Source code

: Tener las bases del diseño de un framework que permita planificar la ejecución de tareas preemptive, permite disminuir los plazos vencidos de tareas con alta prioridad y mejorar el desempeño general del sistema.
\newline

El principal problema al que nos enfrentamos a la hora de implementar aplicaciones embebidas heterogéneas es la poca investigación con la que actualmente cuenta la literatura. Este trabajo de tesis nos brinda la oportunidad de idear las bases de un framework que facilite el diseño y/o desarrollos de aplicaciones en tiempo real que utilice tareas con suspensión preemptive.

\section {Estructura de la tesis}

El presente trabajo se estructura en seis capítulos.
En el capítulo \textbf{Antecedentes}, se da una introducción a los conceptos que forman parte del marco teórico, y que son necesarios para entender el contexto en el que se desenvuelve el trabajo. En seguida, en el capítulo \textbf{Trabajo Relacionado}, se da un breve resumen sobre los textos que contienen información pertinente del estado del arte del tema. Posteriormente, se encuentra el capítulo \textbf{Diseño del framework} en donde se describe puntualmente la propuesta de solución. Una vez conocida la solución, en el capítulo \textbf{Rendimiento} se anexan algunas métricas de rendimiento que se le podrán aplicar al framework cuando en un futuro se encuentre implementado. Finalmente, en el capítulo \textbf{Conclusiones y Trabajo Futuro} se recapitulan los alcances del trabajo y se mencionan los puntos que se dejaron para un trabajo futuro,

> _TRY IT_
Please copy the data above in its entirety, exactly as written.

> _REPLY TO THE TASK_
Source code

: Tener las bases del diseño de un framework que permita planificar la ejecución de tareas preemptive, permite disminuir los plazos vencidos de tareas con alta prioridad y mejorar el desempeño general del sistema.
\newline

El principal problema al que nos enfrentamos a la hora de implementar aplicaciones embebidas heterogéneas es la poca investigación con la que actualmente cuenta la literatura. Este trabajo de tesis nos brinda la oportunidad de idear las bases de un framework que facilite el diseño y/o desarrollos de aplicaciones en tiempo real que utilice tareas con suspensión preemptive.

\section {Estructura de la tesis}

El presente trabajo se estructura en seis capítulos.
En el capítulo \textbf{Antecedentes}, se da una introducción a los conceptos que forman parte del marco teórico, y que son necesarios para entender el contexto en el que se desenvuelve el trabajo. En seguida, en el capítulo \textbf{Trabajo Relacionado}, se da un breve resumen sobre los textos que contienen información pertinente del estado del arte del tema. Posteriormente, se encuentra el capítulo \textbf{Diseño del framework} en donde se describe puntualmente la propuesta de solución. Una vez conocida la solución, en el capítulo \textbf{Rendimiento} se anexan algunas métricas de rendimiento que se le podrán aplicar al framework cuando en un futuro se encuentre implementado. Finalmente, en el capítulo \textbf{Conclusiones y Trabajo Futuro} se recapitulan los alcances del trabajo y se mencionan los puntos que se dejaron para un trabajo futuro,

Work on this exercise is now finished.